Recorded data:
⁂

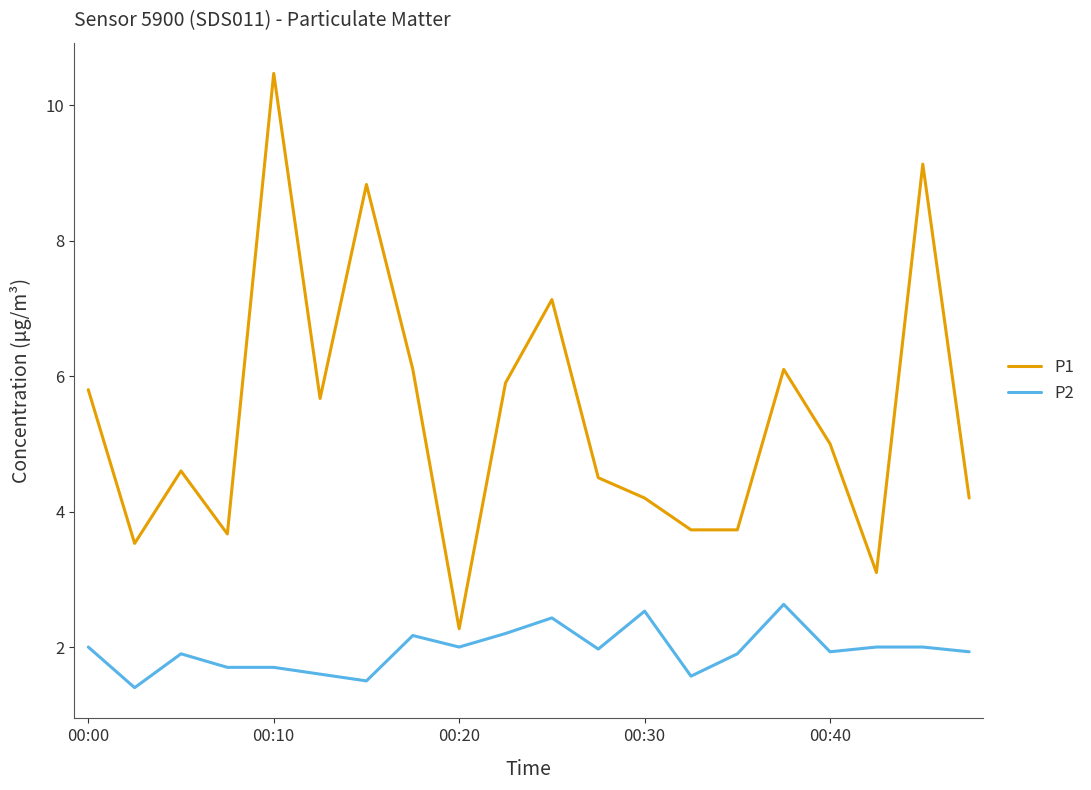

True or false: P1 and P2 intersect in this chart.

False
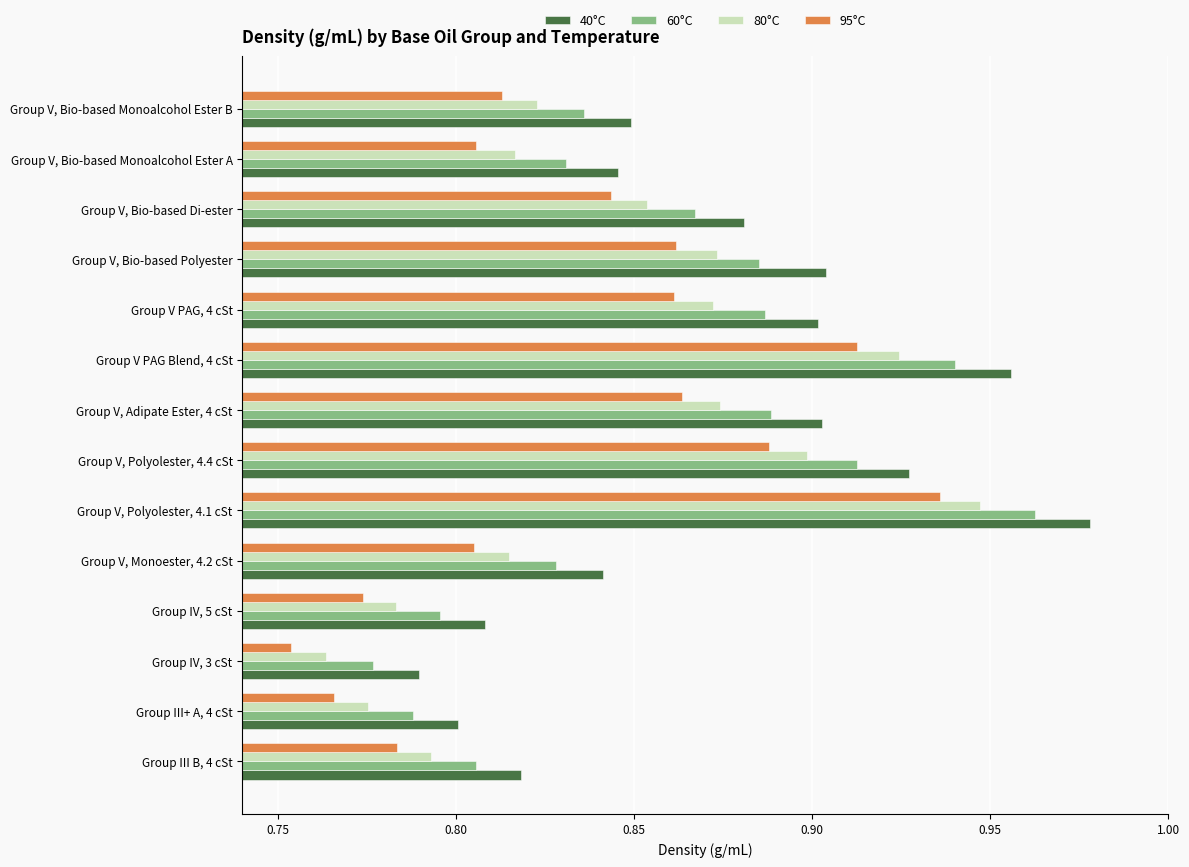

What is the sum of all 60°C values?

12.0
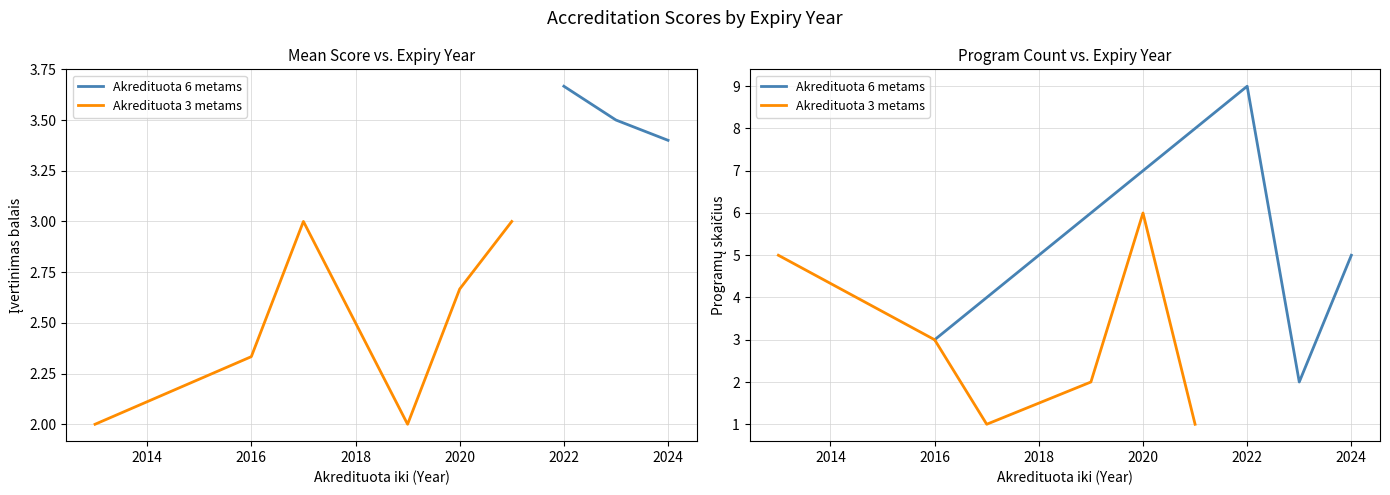

True or false: Akredituota 3 metams has more than 2 points higher than both neighbors.

False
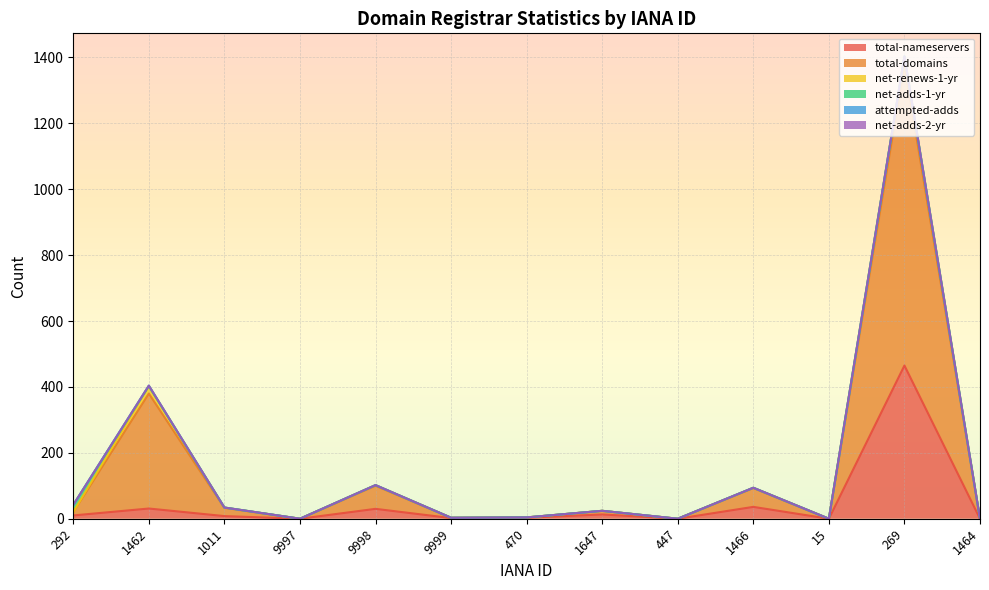

At which category is the sum across all series the highest?

269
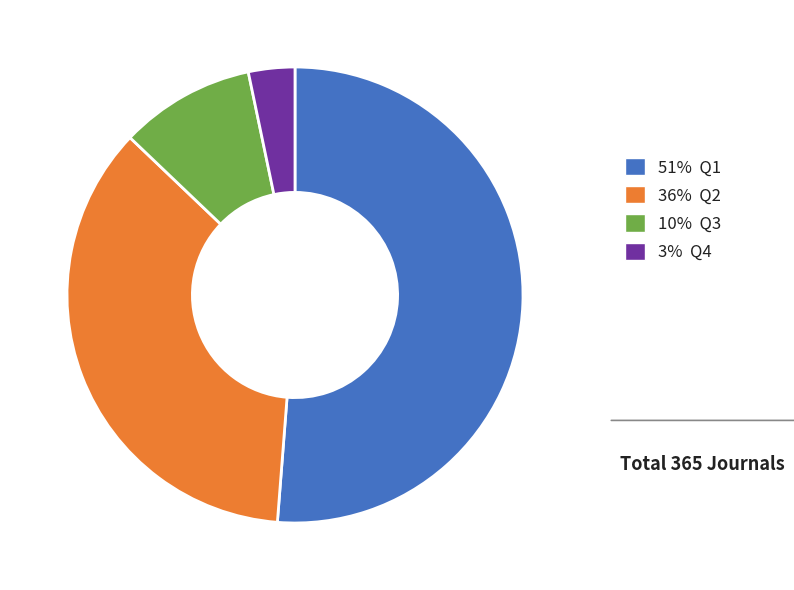

Is there any slice that represents more than half of the pie?

Yes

⁂

Print all of these lines word for word, leaving out the pictures.

(Result for this task)
True or false: P1 and P2 intersect in this chart.

False

What is the sum of all 60°C values?

12.0

True or false: Akredituota 3 metams has more than 2 points higher than both neighbors.

False

At which category is the sum across all series the highest?

269

Is there any slice that represents more than half of the pie?

Yes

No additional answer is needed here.